No. A424274. 6th Battalion Canadian Light Trench Mortar Battery who died on 18th February 1918 aged 23.

Samuel is buried in Thelus Military Cemetery.

Jarold was born Hasketon, 1894, son of Thomas and Eva King, Burg Road, Hasketon.

He died in a raid on German trenches south-east of Avion.

Before the war he was at school prior to emigrating to Canada.

Personal details

Parents were Thomas King [B. c1851 Dallinghoo], and Eva King nee Burrows [B. c1861, Dallinghoo].   Samuel Jarrold was the youngest of two children his elder sister (Kate) Emily (was born 1892.) Thomas was a farmer and the family lived at Gull Farm Hasketon.
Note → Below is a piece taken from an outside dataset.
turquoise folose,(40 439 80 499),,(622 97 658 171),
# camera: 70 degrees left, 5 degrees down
In 1911 Samuel is listed as at School. He appears to have emigrated to Canada sometime after that. He was listed in the Woodbridge Reporter and Gazette in 30th Jan 1919 as an ‘old boy’ of Woodbridge School.
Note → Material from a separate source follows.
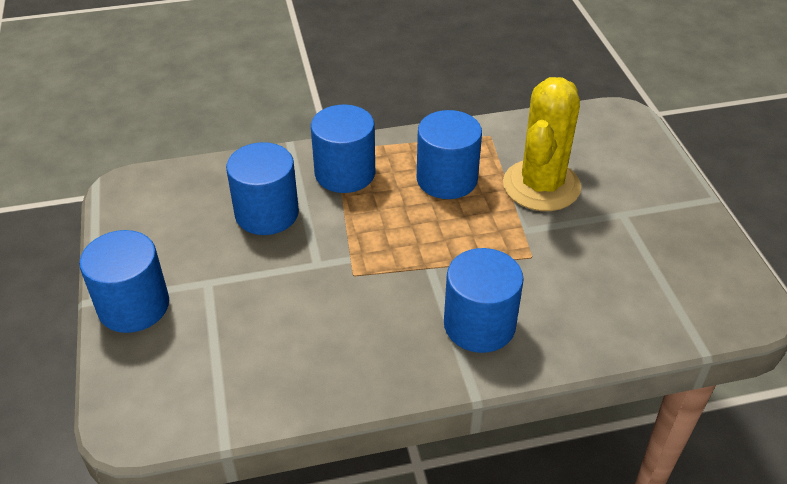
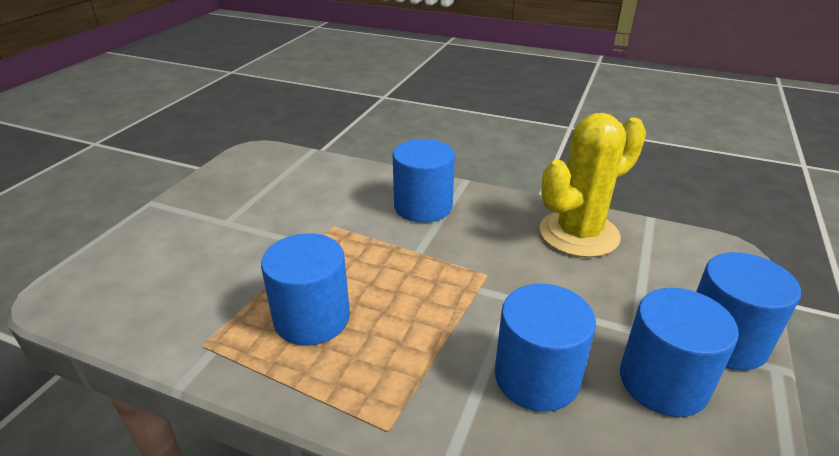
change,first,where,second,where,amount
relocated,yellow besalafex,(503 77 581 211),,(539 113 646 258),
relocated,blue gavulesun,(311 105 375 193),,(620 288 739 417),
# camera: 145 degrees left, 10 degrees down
According to his Canadian Service records his sister (Kate) Emily King was named as his next of kin. His father Thomas received his medals and mother Eva a Memorial cross.  Sadly it appears Emily died 20th April 1918, just two months after Samuel.

War service.

Jarrold’s Canadian war records indicate he enlisted with the Canadian Overseas Expeditionary force on February 12th 1915 at Portage la Prairie in Manitoba, Canada.  He gives his next of kin as his sister Emily King.

He arrived in England as a member of the Canadian Army on September 13, 1915 and became a member of the 6th Battalion Canadian Light trench mortar Battery, part of the 2nd infantry brigade, 2nd Canadian division.  The Battery was formed in July 1916.

His death on 18th February 1918 is reported in the Canadian Circumstances of Death Registers, First World War, as “Killed in Action”, in “Support in raid south-east of Avion”.  (Avion is a small industrial town just outside Lens and to the north of Vimy Ridge, which the Canadian Army had captured in April 1917).